- The task -
Please repeat these lines word for word, starting at the first line and ending at the line that contains "le regione a governare la crescita è lo stato", with both ends included.

- Saved data entries -
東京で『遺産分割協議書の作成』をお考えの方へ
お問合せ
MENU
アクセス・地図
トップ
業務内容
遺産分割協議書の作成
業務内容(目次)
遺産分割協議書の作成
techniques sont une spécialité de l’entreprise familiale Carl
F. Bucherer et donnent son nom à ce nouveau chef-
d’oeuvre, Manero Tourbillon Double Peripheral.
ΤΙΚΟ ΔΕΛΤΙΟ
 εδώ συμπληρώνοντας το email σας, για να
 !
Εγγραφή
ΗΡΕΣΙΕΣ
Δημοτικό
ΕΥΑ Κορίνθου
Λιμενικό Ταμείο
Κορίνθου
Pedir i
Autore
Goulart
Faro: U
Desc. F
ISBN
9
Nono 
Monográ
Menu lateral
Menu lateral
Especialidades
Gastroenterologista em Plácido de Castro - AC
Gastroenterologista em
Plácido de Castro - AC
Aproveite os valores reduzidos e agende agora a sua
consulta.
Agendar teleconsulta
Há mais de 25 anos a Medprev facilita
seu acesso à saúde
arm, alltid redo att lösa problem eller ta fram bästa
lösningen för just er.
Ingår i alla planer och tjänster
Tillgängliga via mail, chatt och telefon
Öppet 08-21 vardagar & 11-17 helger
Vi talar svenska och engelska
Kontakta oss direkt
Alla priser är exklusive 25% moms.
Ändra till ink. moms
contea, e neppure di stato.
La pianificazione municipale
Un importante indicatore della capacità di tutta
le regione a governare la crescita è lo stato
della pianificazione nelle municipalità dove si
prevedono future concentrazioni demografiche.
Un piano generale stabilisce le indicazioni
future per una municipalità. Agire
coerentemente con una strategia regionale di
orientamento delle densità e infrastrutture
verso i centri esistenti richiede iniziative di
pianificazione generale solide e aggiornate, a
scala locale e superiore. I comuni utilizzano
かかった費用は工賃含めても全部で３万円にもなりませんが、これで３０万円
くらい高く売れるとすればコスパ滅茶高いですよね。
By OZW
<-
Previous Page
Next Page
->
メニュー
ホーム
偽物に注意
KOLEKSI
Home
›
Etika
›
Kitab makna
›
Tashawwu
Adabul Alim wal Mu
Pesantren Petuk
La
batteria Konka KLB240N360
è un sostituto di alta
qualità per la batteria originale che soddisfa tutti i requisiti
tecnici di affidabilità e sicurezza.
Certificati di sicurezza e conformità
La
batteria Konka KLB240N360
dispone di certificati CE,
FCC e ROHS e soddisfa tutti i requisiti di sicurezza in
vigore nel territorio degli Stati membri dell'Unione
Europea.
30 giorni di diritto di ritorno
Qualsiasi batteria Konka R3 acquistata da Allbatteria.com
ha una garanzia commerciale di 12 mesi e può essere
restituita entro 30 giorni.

- Solution for this exercise -
東京で『遺産分割協議書の作成』をお考えの方へ
お問合せ
MENU
アクセス・地図
トップ
業務内容
遺産分割協議書の作成
業務内容(目次)
遺産分割協議書の作成
techniques sont une spécialité de l’entreprise familiale Carl
F. Bucherer et donnent son nom à ce nouveau chef-
d’oeuvre, Manero Tourbillon Double Peripheral.
ΤΙΚΟ ΔΕΛΤΙΟ
 εδώ συμπληρώνοντας το email σας, για να
 !
Εγγραφή
ΗΡΕΣΙΕΣ
Δημοτικό
ΕΥΑ Κορίνθου
Λιμενικό Ταμείο
Κορίνθου
Pedir i
Autore
Goulart
Faro: U
Desc. F
ISBN
9
Nono 
Monográ
Menu lateral
Menu lateral
Especialidades
Gastroenterologista em Plácido de Castro - AC
Gastroenterologista em
Plácido de Castro - AC
Aproveite os valores reduzidos e agende agora a sua
consulta.
Agendar teleconsulta
Há mais de 25 anos a Medprev facilita
seu acesso à saúde
arm, alltid redo att lösa problem eller ta fram bästa
lösningen för just er.
Ingår i alla planer och tjänster
Tillgängliga via mail, chatt och telefon
Öppet 08-21 vardagar & 11-17 helger
Vi talar svenska och engelska
Kontakta oss direkt
Alla priser är exklusive 25% moms.
Ändra till ink. moms
contea, e neppure di stato.
La pianificazione municipale
Un importante indicatore della capacità di tutta
le regione a governare la crescita è lo stato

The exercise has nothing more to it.